第4話 社会へ出ることへの不安
京都の夏の暑さも九月の声を聞く頃になると少し和らぎ、朝夕は涼しくなる。
それでも、二学期が始まるのは憂鬱でしかない。クラスに馴染んでいない。ばらばらの地域から生徒が集まって来る私立男子校で、一年生の時は全員が初対面であるために逆に話しやすかったが、二年、三年、とクラス替えを重ねると、運悪く一年生で仲良くなった相手とは同じクラスになれず、他のみんなは既に輪ができている感じで、なかなか入って行けず、日が経つうちに新しい友人を作る気力が萎えていった。
同世代同年代が好む芸能人なんかの軽い話題には、テレビもあまり見ていないし、今ひとつついていけないということもある。スポーツが苦手なために体育の時間にヒーローになるようなこともできない。結果、ずるずると孤独な日々を送るようになっていた。
始業式へ行ったが、誰とも喋らず、誰も話し掛けて来ず、クラスの喧騒の渦の中に一人ぽつんと居ると、吐き気がしてきた。終わって、立ち上がって帰る時も少しふらふらした。
夜、マミコに会い、学校へ行った時の気分の悪さを伝えると
「それって自律神経失調症や」と言われた。
聞き慣れない病名だったが、精神的なバランスを欠くことから気分が悪くなったり頭痛や腹痛などを起こしたりする病気らしい。マミコも、よくなるのだそうだ。
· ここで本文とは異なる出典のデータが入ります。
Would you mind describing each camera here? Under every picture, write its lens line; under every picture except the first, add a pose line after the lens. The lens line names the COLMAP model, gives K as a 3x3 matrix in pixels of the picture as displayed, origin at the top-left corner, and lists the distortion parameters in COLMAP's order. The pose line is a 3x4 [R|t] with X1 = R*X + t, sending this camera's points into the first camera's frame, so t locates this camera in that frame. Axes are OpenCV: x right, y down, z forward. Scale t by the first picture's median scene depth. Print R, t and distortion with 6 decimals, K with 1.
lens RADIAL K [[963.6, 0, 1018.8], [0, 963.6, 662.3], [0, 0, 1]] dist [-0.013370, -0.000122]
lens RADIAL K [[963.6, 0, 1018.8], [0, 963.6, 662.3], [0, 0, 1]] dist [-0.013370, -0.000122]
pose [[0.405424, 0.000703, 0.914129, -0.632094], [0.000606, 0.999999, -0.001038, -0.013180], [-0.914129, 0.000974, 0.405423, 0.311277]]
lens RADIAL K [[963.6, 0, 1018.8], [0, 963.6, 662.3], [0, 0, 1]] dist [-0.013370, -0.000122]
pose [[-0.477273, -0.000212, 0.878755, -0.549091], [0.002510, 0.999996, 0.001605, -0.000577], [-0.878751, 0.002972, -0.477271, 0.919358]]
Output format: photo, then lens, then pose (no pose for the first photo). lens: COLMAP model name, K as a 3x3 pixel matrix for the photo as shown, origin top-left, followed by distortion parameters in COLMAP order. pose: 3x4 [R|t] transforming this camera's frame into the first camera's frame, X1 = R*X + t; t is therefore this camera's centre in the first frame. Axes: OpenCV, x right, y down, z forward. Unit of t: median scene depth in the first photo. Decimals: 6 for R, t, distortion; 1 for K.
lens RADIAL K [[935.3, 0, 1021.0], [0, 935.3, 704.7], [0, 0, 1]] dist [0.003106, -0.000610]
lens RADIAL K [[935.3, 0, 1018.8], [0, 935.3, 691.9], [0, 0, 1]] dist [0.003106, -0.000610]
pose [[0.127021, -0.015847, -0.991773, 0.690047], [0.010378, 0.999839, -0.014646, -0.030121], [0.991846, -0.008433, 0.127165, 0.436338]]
学校への馴染めなさを抱えながらも、早く自立したいと思い、就職に向けて、自己分析の本などを熱心に読んでいると、自分はこうありたい、という自己像と、実際の、これと言った趣味も特技もなく、スポーツが苦手で、高校に入ってからいくつかやったアルバイトも続かず、無口で、どちらかと言うと暗い印象を与えるようで友達も多くない実際の自分とはものすごくかけ離れていて、それが就職して社会へ出ることへの不安となり、体調にまで影響してきた。
五月頃、ホームルームの時間、クラス全員に対して進路希望を聞かれた。
大学、専門学校への進学を希望している人は手を挙げるよう言われると、男ばかり五十人のクラスのほとんど全員が手を挙げた。それまで進学か就職か決めかねていたのだが、この瞬間、僕のアマノジャクな心に火がついた。
就職したいと思っている人、と挙手を求められ、手を挙げると、一人だけだった。
私立高校の普通科、男子校。元々、大学へ行きたいから通っている生徒ばかりで、僕もはじめはそのつもりだった。
一年生の時に成績がクラス最下位になると、考えが変わってきた。それでも入れそうな大学はあるし、専門学校は申し込めば無試験で入れるが、私立高校に進学したことで公立へ行く何倍もの学費が掛かってしまったことへの引け目があり、そういう所へ行くことも自分に許せなかった。家でデザインの仕事を一人でしている父の仕事量が減ってきていることもあった。
八〇年代中盤のこの頃からグラフィックデザイン業界ではコンピューター・グラフィックが取り入れられつつあり、それまでコツコツと手作業で定規やペンを使ってライティングデスクに向かってしていたミリ単位の細かい仕事を初期のコンピューターの画面上で簡単にできるようになってきていた。
「コンピューターに仕事をとられた。稼ぎを持って行かれた」との父の愚痴を聞くたび、こんな状況で進学してはいけないのではないか、と思った。